A travel web series that explores how Indigenous cuisine can be a path to reconciliation across Canada has its premiere tonight.
Red Chef Revival features three chefs, each travelling to different Indigenous communities across the country, to learn about the culinary methods unique to each community’s traditions.
Filmmakers of the series say it’s styled after the programs hosted by the late Anthony Bourdain, mixed with samplings of Chef’s Table, a Netflix documentary style series, which profiles world renowned chefs and their unique culinary styles.
“When sharing food you’re inviting people to sit down and have conversations where there’s no judgments,” Algonquin chef Cezin Nottaway told CBC.
Nottaway joins Rich Francis and Shane Chartrand as co-hosts of the series. Each will be featured in two episodes as they travel to Indigenous communities across Canada to experience traditional cuisine.
Beaver tail, seal and cougar are just some of the ingredients to be sampled as the chefs explore and share their own discoveries and traditional stories with viewers.
‘We’ve always lived off the land’
Nottaway grew up cooking in the bush of Parc de la Verendrye, Que., snaring rabbits, hunting moose and fishing with her family until she was about 13 years old.
She says she was lucky to grow up with traditional knowledge and knowledge of the land she came from, which helped her gain perspective as to who she was as an Anishinaabe person.
After seeing Nottaway being featured in the New York Times for her culinary prowess, flimmaker Ryan Mah reached out to her to pitch the idea for Red Chef Revival and ask whether she was interested in joining the team.
She agreed and says that filming the series was a life-changing experience because it came at a point in her career where she was questioning whether she wanted to remain in the culinary world.
The pressure of running her business, Wawatay Catering, was weighing on her both physically and mentally, but travelling to the west side of the country gave Nottaway time to reflect on her choices. She soon realized she was right on track.
“I’ve experienced some situations where people were offended about me eating like a beaver, and I’m like, ‘Dude, my ancestors lived off this,'” Nottaway said.
“I hope that viewers will learn that we as Anishinaabe people, we live off the land we’ve always lived off the land and will always live off of it.”
Modern cuisine, old traditions
The idea for Red Chef Revival came while filmmakers Ryan Mah and Dan Berish were filming a segment for Indigenous tourism with chef Rich Francis.

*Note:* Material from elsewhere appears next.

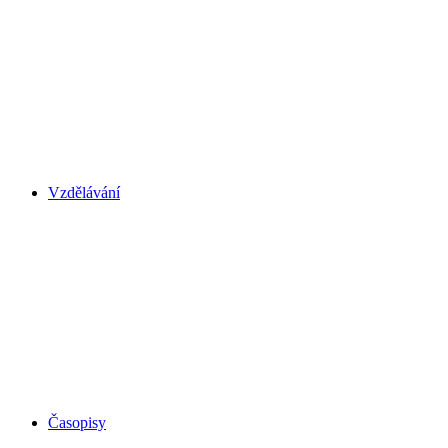
Vzdělávání
Časopisy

Francis was telling them about his passion to rediscover Indigenous cuisine, and that idea became the impetus for the series.
“There’s not a whole lot online about what defines what Indigenous cuisine. I think that’s why we fell in love with Rich’s story,” Mah said.
The focus on farm-to-table cuisine is trending in the food scene, Berish said, but he recognizes the roots of that go back to older traditions.
“When you think about it, Indigenous cuisine is all of those things,” Berish said. “So for us it’s really just about giving Indigenous cuisine its proper place in the Canadian food scene.”
Red Chef Revival, created in partnership with Telus STORYHIVE, will be available on the STORYHIVE YouTube page after the premiere, with a new episode being posted each week.